Blocking lymphotoxin-beta receptor activation diminishes inflammation via reduced mucosal addressin cell adhesion molecule-1 (MAdCAM-1) expression and leucocyte margination in chronic DSS-induced colitis

Abstract

The lymphotoxin-beta receptor (LTbetaR) pathway is critical for maintenance of organized lymphoid structures and is involved in the development of colitis. To investigate the mechanisms by which LTbetaR activation contributes to the pathology of chronic inflammation we used a soluble LTbetaR-Ig fusion protein as a competitive inhibitor of LTbetaR activation in the mouse model of chronic colitis induced by oral administration of dextran sulphate sodium. Strong expression of LTbeta which constitutes part of the LTalpha(1)beta(2) ligand complex was detected in colonic tissue of mice with chronic colitis. Treatment with LTbetaR-Ig significantly attenuated the development and histological manifestations of the chronic inflammation and reduced the production of inflammatory cytokines such as TNF, IL-1beta, and IL-6. Moreover, LTbetaR-Ig treatment significantly down-regulated mucosal addressin cell adhesion molecule-1 (MAdCAM-1) expression, leading to reduced leucocyte rolling and sticking in postcapillary and collecting venules and reduced extravasation into the intestinal mucosa as quantified by in vivo fluorescence microscopy.

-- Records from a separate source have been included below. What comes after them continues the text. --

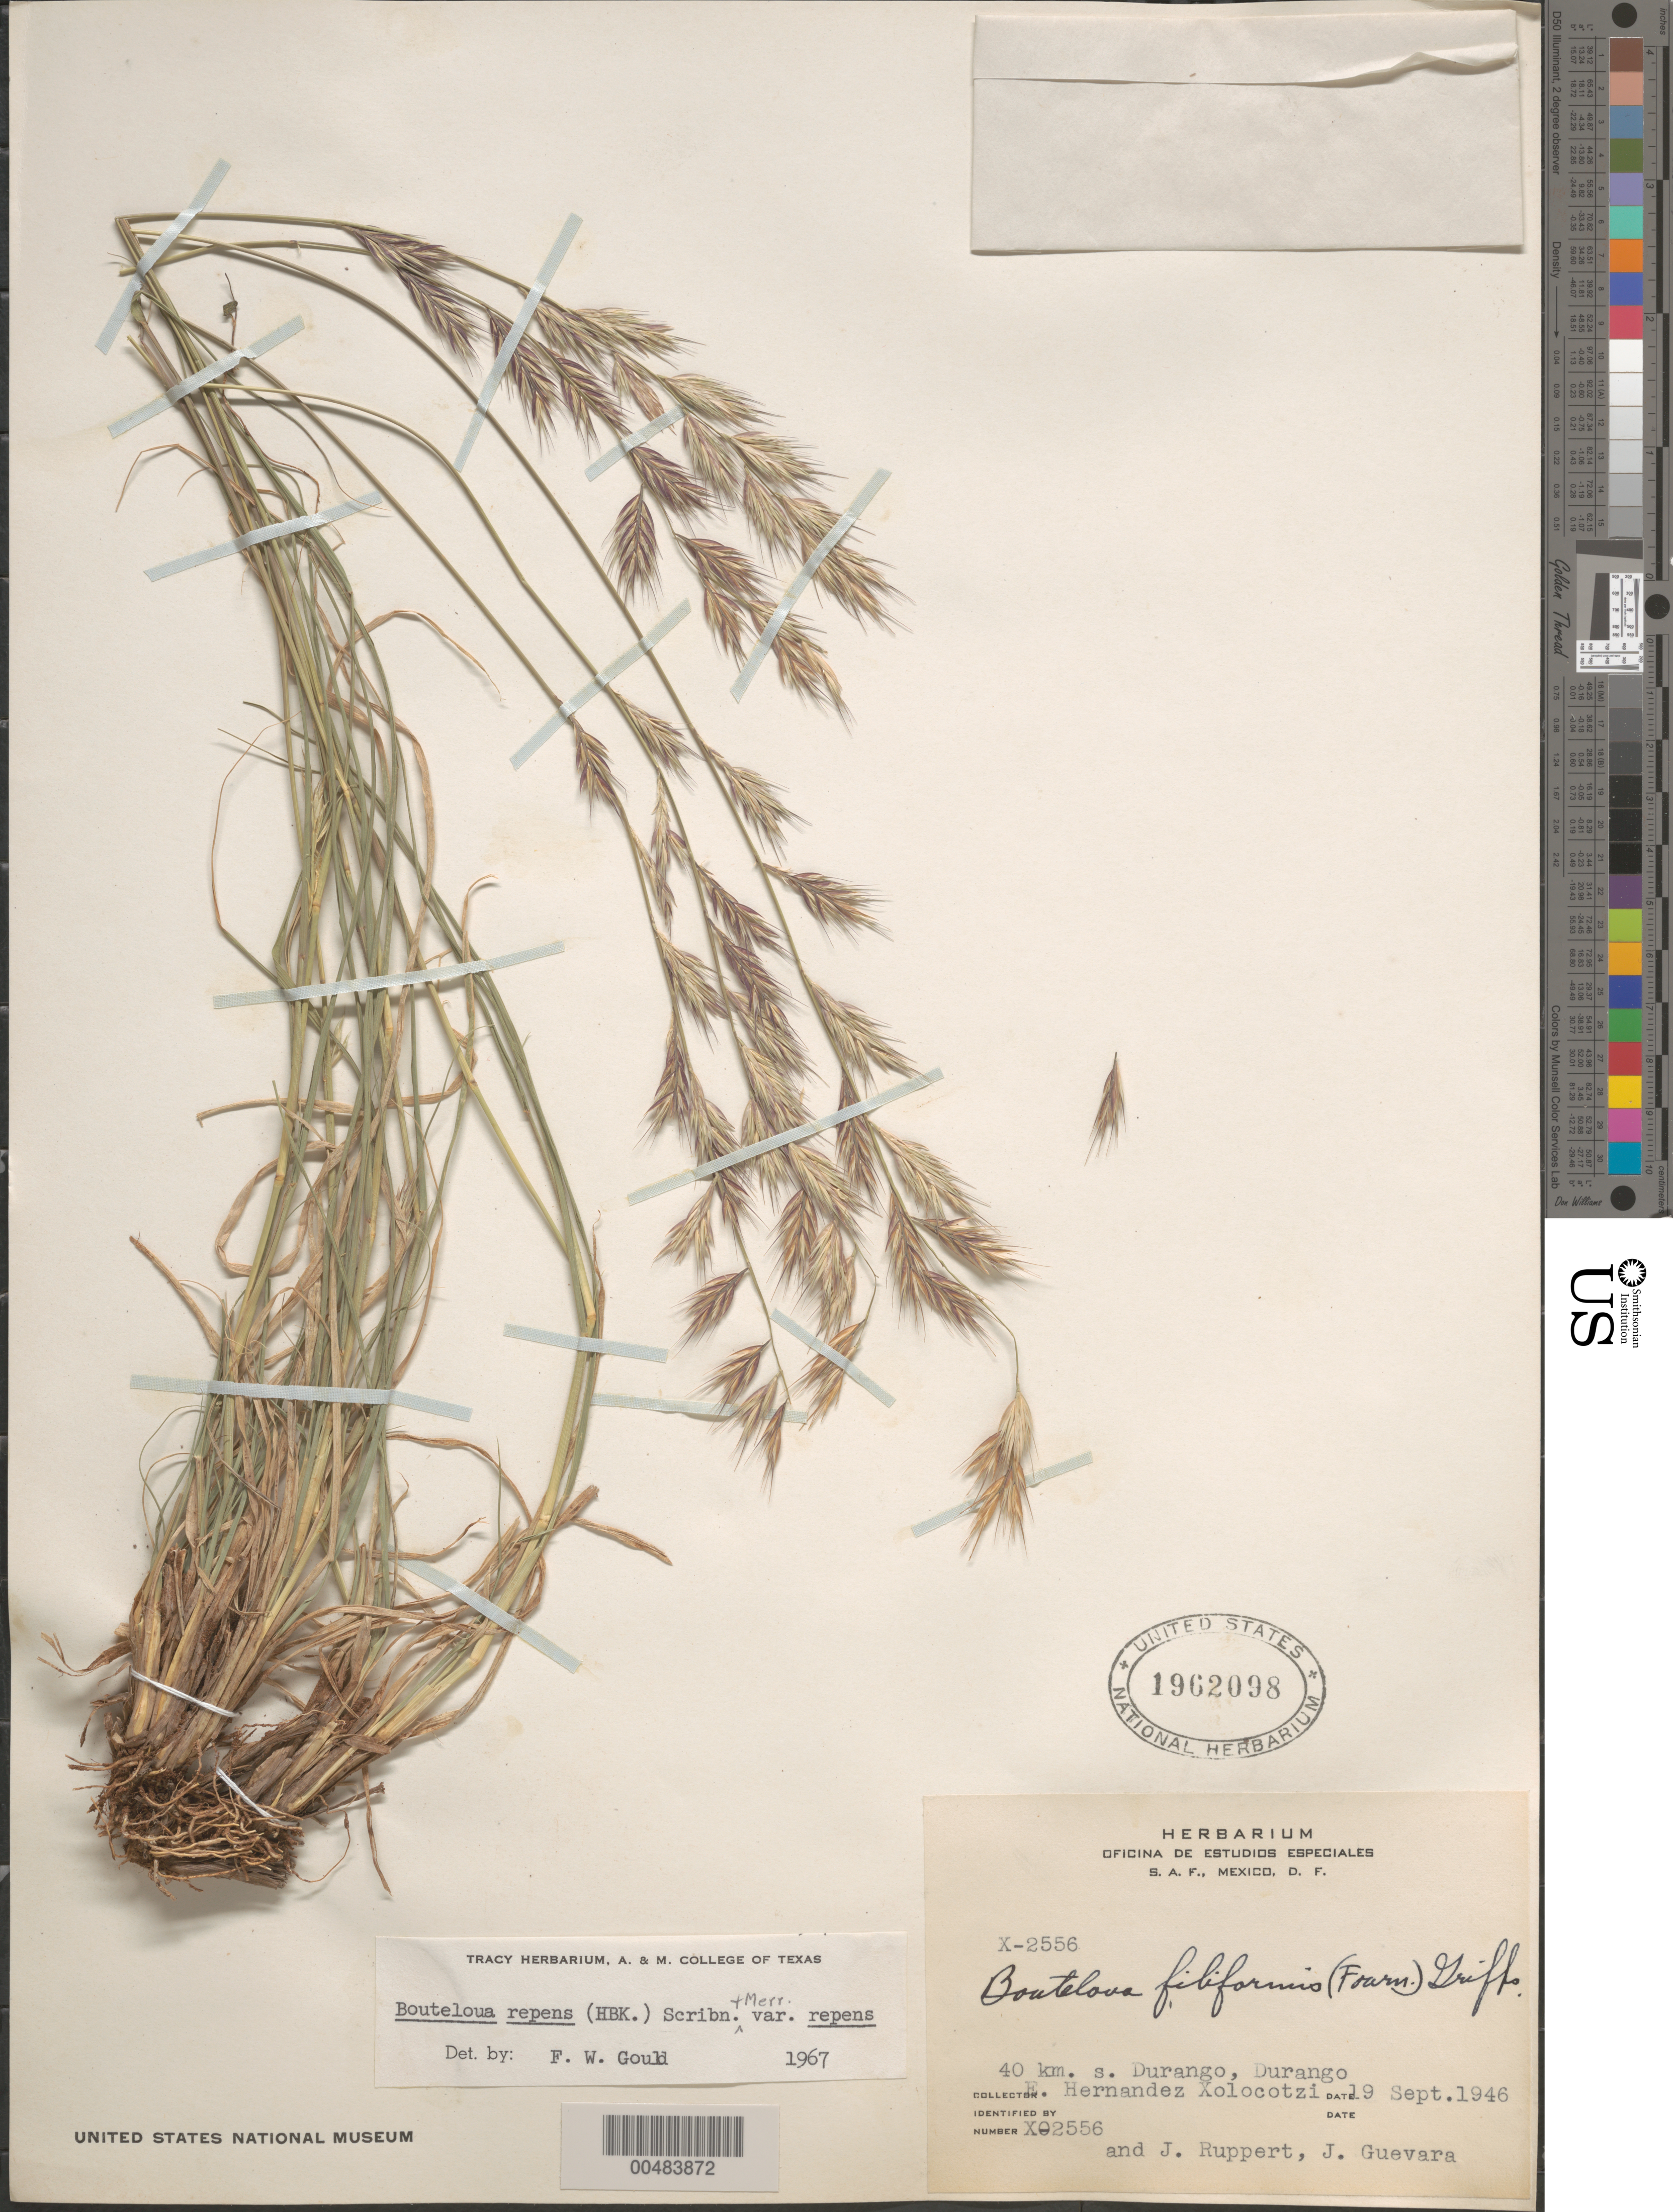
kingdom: Plantae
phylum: Tracheophyta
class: Liliopsida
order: Poales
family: Poaceae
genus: Bouteloua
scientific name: Bouteloua repens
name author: (Kunth) Scribn. & Merr.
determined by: Gould, F. W.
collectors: E. I. Hernández-X., J. Ruppert & J. Guevara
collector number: X-2556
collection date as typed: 19 Sep 1946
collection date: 1946-09-19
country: Mexico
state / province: Durango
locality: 40 km S of Durango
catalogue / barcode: US 1962098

Thus, LTbetaR pathway inhibition ameliorates DSS-induced experimental chronic colitis in mice by MAdCAM-1 down-regulation entailing reduced lymphocyte margination and extravasation into the inflamed mucosa. Therefore, a combined treatment with reagents blocking T cell-mediated perpetuation of chronic inflammation such as LTbetaR-Ig together with direct anti-inflammatory reagents such as TNF inhibitors could constitute a promising treatment strategy for chronic colitis.

Fig. 1

(a) The histological score was determined in mice (n = 6) with chronic colitis after treatment with either LTβR-Ig, anti-TNF or control IgG. Statistical significance was determined using the Mann–Whitney Rank Sum Test. (b) Histology of colon sections from the same mice as in (a).

Fig. 2

(a) The inflammatory infiltrate of granulocytes in colon tissue sections of mice (n = 6) with chronic colitis treated with either LTβR-Ig, anti-TNF, or control IgG was measured as MPO activity and statistical significance determined using the Mann–Whitney Rank Sum Test. (b) The length of the colons from the same mice as in (a) was measured and the statistic significance of the reduction in length was determined using the Mann–Whitney Rank Sum Test.

Fig. 3

Lymph node score was determined in mice (n = 6) with chronic colitis after treatment with either LTβR-Ig, anti-TNF, or control IgG. Statistical significance was determined using the Mann–Whitney-Rank Sum Test.

Fig. 4

Semiquantitative RT-PCR for mRNA determination of LTβ, and β-actin was performed from colon tissue of healthy mice or mice with chronic colitis (n = 5).

Fig. 5

Representative image of the distribution of MAdCAM-1 expression in the inflamed mucosa. Frozen colon sections of either (a) control IgG- or (b) LTβR-Ig-treated mice with chronic colitis were stained for MAdCAM-1. Representative pictures of at least 3 individual stainings (n = 6) are shown. (c) Expression of α₄β₇-integrin, the ligand for MAdCAM-1, on lymphocytes derived from the mesenteric lymph nodes of either control IgG- or LTβR-Ig-treated mice with chronic colitis. Representative data from at least 3 individual measurements are shown.

Fig. 6

In vivo microscopy of mucosal microcirculation in chronic colitis. The numbers (%) of rolling leucocytes or sticking leucocytes (per mm²) as well as pictures are given. Rolling and sticking events of lymphocytes (a) in submucosal collecting venules, (b) in mucosal post capillary venules and (c) sticking events and extravasation of lymphocytes in the mucosa.